:: SET OF TASKS ::
a) From the accounting policies text, list everything that cash and cash equivalents are said to include.
b) Quote the stretch of the accounting policies text from "Cash and cash" through "in current liabilities.".

Expenditure is recognised once there is a legal or constructive obligation to transfer economic benefit to a third party, it is probable that a transfer of economic benefits will be required in settlement, and the amount of the obligation can be measured reliably.
Expenditure is classified by activity. The costs of each activity are made up of the total of direct costs and shared costs, including support costs involved in undertaking each activity. Direct costs attributable to a single activity are allocated directly to that activity. Shared costs which contribute to more than one activity and support costs which are not attributable to a single activity are apportioned between those activities on a basis consistent with the use of resources. Central staff costs are allocated on the basis of time spent, and depreciation charges are allocated on the portion of the asset’s use.
Resources expended comprise charitable expenditure. This consists of the grants payable in furtherence of the company's objects and resources expended on managing and administering the company.
Cash and cash equivalents include cash in hand, deposits held at call with banks, other short-term liquid investments with original maturities of three months or less, and bank overdrafts. Bank overdrafts are shown within borrowings in current liabilities.
Basic financial assets, which include debtors and cash and bank balances, are initially measured at transaction price including transaction costs and are subsequently carried at amortised cost using the effective interest method unless the arrangement constitutes a financing transaction, where the transaction is measured at the present value of the future receipts discounted at a market rate of interest. Financial assets classified as receivable within one year are not amortised.
Basic financial liabilities, including creditors and bank loans are initially recognised at transaction price unless the arrangement constitutes a financing transaction, where the debt instrument is measured at the present value of the future payments discounted at a market rate of interest. Financial liabilities classified as payable within one year are not amortised.

:: MATERIAL PROVIDED ::

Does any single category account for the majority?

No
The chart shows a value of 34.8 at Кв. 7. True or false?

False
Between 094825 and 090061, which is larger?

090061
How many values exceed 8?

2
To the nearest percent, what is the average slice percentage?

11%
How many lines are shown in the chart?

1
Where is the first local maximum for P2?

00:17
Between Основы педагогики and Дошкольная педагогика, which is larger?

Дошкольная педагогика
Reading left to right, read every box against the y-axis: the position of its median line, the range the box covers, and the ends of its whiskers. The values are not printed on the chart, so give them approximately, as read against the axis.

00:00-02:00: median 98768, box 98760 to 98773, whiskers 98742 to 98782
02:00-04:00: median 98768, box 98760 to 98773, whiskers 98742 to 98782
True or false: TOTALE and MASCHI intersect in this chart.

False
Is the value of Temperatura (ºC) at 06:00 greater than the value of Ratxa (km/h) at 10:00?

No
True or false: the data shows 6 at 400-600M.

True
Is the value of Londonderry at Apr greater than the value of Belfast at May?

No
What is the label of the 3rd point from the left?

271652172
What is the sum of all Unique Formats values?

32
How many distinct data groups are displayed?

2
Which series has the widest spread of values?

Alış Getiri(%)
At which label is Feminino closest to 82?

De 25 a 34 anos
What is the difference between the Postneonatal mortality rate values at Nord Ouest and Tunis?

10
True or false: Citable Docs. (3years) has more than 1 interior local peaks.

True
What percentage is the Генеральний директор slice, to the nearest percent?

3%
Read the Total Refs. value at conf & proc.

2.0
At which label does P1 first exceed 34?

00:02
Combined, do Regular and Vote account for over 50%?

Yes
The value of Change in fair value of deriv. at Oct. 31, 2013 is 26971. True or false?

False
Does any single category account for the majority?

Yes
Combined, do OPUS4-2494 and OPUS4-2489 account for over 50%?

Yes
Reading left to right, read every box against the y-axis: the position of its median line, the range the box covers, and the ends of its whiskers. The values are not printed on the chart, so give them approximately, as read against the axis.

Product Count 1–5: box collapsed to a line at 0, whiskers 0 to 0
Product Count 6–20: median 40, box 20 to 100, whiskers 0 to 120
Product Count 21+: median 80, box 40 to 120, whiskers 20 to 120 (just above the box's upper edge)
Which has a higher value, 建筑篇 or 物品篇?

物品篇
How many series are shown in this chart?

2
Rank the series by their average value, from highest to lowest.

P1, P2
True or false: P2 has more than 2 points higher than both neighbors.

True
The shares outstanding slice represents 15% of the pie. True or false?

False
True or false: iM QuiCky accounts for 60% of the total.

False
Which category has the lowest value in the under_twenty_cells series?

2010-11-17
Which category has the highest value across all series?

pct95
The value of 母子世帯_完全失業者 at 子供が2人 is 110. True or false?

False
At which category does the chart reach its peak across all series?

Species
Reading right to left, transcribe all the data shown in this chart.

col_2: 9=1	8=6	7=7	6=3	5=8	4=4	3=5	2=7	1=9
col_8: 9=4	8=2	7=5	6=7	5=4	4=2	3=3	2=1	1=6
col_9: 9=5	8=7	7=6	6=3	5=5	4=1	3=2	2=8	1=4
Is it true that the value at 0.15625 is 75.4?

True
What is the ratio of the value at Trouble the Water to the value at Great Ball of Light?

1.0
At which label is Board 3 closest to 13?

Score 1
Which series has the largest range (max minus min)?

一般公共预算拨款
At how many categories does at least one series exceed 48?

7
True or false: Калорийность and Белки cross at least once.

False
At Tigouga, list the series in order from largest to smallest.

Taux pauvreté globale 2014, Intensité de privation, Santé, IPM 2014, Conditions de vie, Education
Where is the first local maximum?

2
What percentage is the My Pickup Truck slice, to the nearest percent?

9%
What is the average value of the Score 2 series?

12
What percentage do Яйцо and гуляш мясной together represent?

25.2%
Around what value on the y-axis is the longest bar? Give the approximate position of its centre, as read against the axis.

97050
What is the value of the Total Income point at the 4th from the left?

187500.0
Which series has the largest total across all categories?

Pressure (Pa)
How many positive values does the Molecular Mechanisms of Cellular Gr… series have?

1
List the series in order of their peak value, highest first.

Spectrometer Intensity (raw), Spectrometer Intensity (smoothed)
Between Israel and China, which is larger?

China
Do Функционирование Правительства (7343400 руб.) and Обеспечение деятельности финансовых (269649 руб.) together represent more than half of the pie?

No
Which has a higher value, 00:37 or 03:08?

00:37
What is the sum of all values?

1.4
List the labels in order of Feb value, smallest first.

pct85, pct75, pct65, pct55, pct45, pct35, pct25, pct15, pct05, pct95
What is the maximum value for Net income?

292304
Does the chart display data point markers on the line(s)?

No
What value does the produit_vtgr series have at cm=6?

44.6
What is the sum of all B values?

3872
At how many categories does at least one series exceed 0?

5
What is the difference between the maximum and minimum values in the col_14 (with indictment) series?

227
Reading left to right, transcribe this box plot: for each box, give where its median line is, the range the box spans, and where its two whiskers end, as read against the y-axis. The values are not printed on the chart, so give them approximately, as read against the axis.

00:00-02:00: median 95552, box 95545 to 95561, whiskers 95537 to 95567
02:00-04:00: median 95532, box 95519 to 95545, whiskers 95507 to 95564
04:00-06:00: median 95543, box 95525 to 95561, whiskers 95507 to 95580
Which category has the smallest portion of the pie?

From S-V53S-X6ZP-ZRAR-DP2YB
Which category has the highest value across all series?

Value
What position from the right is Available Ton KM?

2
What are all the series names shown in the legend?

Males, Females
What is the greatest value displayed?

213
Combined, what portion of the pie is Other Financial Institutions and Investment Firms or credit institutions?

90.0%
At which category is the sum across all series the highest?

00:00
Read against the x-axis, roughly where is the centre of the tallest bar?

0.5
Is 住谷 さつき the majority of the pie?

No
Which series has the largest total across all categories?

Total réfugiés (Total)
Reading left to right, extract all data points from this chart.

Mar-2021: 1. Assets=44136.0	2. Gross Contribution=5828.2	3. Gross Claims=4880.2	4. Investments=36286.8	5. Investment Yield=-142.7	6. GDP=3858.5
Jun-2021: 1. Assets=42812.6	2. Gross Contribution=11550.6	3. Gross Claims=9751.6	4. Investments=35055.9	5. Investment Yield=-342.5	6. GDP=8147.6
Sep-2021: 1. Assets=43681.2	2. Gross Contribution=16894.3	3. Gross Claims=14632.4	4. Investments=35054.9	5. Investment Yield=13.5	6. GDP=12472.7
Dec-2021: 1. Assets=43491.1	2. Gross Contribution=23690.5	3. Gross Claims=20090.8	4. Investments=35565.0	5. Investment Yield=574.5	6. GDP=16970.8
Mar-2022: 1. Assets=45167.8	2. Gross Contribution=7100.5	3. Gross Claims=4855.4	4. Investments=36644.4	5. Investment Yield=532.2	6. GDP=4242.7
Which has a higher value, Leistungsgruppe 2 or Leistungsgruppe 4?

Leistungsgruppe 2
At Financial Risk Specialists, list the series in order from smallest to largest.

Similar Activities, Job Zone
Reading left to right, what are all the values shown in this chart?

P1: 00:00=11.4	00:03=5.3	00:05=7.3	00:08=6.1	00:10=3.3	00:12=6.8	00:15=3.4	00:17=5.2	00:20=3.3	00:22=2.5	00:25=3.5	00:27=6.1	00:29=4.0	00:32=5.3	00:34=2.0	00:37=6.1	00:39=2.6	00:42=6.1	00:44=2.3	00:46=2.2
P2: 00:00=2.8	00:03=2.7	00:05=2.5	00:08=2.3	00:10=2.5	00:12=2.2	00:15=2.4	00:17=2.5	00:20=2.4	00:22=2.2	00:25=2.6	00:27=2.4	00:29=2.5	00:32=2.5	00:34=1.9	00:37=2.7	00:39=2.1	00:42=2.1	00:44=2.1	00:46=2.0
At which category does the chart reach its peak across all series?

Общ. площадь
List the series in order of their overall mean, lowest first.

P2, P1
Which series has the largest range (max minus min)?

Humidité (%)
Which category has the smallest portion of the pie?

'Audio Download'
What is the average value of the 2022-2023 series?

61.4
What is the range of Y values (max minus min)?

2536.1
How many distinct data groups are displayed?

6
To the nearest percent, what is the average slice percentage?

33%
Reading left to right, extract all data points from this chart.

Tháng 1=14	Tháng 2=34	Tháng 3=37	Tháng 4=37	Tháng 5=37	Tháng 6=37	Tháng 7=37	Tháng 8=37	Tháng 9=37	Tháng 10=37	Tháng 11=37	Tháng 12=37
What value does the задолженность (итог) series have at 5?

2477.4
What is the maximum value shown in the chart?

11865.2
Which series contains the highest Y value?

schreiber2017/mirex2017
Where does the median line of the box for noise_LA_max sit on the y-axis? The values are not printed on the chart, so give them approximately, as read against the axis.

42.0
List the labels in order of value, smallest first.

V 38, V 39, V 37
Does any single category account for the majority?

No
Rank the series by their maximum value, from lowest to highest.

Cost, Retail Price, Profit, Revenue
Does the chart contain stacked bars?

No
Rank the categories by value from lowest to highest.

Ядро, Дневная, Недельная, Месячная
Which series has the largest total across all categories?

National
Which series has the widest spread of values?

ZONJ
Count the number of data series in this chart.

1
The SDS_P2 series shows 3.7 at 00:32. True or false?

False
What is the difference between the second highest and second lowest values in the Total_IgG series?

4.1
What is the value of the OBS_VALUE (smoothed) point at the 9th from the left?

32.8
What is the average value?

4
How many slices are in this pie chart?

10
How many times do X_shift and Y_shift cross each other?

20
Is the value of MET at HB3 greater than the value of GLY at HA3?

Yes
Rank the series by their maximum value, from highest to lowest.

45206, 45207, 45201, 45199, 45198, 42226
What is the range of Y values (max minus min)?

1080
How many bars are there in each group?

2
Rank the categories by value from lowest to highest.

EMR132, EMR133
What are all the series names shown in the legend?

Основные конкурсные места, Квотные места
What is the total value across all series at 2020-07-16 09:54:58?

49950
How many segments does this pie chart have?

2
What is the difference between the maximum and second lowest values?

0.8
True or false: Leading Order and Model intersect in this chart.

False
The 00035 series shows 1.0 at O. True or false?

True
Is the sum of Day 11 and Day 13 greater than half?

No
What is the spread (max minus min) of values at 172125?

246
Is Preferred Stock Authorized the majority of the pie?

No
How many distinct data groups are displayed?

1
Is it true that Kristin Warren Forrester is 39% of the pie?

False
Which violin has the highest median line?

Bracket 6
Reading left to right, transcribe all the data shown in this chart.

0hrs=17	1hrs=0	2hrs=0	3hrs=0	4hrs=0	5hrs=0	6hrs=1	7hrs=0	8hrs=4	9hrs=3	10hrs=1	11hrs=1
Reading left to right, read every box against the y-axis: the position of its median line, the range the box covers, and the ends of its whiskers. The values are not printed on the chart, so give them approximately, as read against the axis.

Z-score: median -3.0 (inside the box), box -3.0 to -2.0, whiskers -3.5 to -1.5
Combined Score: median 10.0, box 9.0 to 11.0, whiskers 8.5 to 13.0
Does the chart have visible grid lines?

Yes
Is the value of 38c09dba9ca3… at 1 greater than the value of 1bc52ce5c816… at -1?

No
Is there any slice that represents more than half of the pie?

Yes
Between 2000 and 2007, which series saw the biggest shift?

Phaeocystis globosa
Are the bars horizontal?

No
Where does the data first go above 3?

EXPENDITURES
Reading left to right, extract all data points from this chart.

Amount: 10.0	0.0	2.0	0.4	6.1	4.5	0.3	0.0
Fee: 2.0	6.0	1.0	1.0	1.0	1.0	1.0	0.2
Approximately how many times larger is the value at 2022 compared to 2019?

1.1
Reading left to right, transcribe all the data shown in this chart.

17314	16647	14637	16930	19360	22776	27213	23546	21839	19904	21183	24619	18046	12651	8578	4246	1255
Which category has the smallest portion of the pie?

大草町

:: RESULTS ::
a)
- Cash in hand
- Deposits held at call with banks
- Other short-term liquid investments with original maturities of three months or less
- Bank overdrafts

b)
Cash and cash equivalents include cash in hand, deposits held at call with banks, other short-term liquid investments with original maturities of three months or less, and bank overdrafts. Bank overdrafts are shown within borrowings in current liabilities.